Lloyd's Register was given a QR55 million ($15.1 million) safety assessment contract the same year.
The Red Line North design contract was awarded in April 2013 to a consortium led by Italian construction giant Impregilo and including South Korea's S K Engineering & Construction and Qatar's Galfar Engineering & Contracting. The partnership was tasked with designing and constructing 13 kilometers of twin-bore underground tunnels and seven underground stations, commencing with Msheireb.
Qatar Rail won the $1.82 billion design-build contract for the Red Line South in June 2013 to a consortium led by QDVC, a joint venture between Qatari Diar and France's Vinci Construction Grands Projects. Additionally, the consortium, which includes GS Engineering and Construction of South Korea and Al-Darwish Engineering of Qatar, has been contracted to design and construct a 12.8-kilometer dual-tube subterranean line connecting Msheireb Station to the New Doha International Airport.

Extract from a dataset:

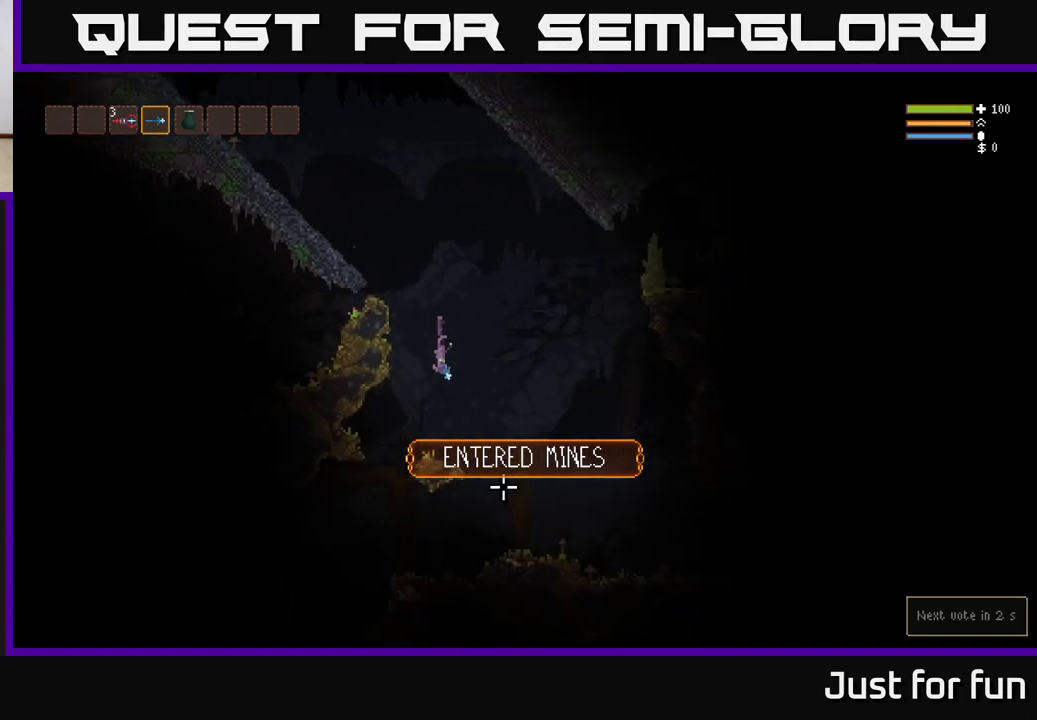
{"buttons": [], "left_stick": "left", "right_stick": "down", "events": [[83, "left_stick", "left"]]}
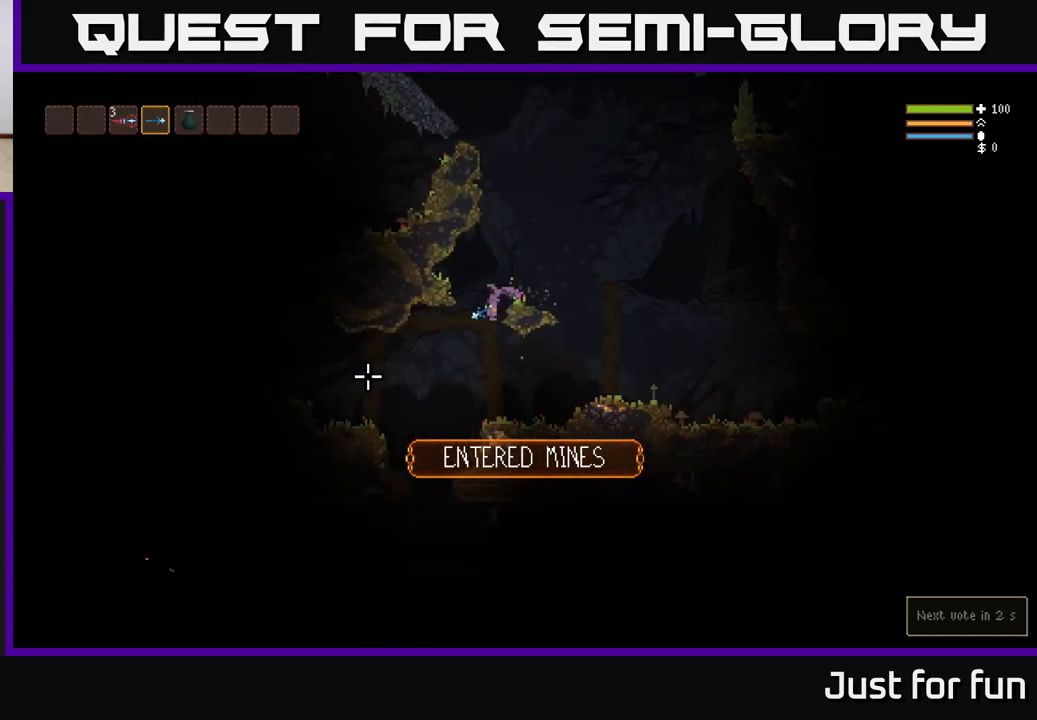
{"buttons": [], "left_stick": "left", "right_stick": "down", "events": []}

In June 2013, a consortium led by Austrian contractor Porr, Saudi Binladin, and HBK Contracting Company was given a $2.5 billion contract to design and construct the Green Line between Msheireb and Al Rayyan Stadium.
In the same month, a consortium comprised of Samsung C&T, Obrascon Huarte Lain (OHL), and Qatar Building Company (QBC) was awarded a $1.4 billion contract to construct the project's two major stations at Msheireb and Education City.
In March 2014, the FCC-led consortium inked a $700 million deal with Archirodon (Greece), Yüksel (Turkey), and Petroserv (Qatar) to build a 6.97-kilometer segment of the Red Line along with three elevated stations. In April 2014, a consortium led by Greek firm Ellaktor was given a $3.3 billion contract for the design and construction of the Gold Line. The consortium also included Turkish firms Yapi Merkezi and STFA, India's Larsen & Toubro, and Qatar's Al Jaber Engineering.
In the same month, the SYSTRA-Parsons joint venture was granted a €170 million contract for phase one project management and work supervision.
Atkins was named lead designer for the Gold Line and Red South Subway lines.
UNStudio was selected by Qatar Rail as the primary architect for the Qatar Integrated Railway Project. In September 2014, it completed phase one of the project, which included the design of more than 30 stations.